[Opening Given records section]
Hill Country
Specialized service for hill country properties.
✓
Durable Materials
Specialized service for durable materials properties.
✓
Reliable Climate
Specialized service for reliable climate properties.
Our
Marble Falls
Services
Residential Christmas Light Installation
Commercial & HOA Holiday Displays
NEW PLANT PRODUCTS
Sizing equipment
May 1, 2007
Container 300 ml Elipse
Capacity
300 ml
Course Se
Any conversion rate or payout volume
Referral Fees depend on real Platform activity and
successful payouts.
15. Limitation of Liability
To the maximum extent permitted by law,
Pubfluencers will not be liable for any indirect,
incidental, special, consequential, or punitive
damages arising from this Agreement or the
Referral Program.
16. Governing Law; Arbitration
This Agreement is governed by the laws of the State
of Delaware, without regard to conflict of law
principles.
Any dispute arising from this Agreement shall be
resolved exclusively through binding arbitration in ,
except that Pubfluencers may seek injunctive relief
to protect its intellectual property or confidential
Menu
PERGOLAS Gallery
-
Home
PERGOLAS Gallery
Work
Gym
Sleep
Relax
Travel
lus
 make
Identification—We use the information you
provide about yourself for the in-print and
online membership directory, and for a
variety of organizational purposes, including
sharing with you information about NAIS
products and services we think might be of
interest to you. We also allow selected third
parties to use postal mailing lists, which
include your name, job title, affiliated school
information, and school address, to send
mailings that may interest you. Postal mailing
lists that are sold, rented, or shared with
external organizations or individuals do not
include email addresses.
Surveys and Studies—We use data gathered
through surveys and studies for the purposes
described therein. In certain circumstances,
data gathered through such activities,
[Closing Given records section]
• Instructions to follow: Repeat exactly the lines starting at the line with "mailings that may" and ending with the final line of the entries. Include nothing else.

• Exercise response:
mailings that may interest you. Postal mailing
lists that are sold, rented, or shared with
external organizations or individuals do not
include email addresses.
Surveys and Studies—We use data gathered
through surveys and studies for the purposes
described therein. In certain circumstances,
data gathered through such activities,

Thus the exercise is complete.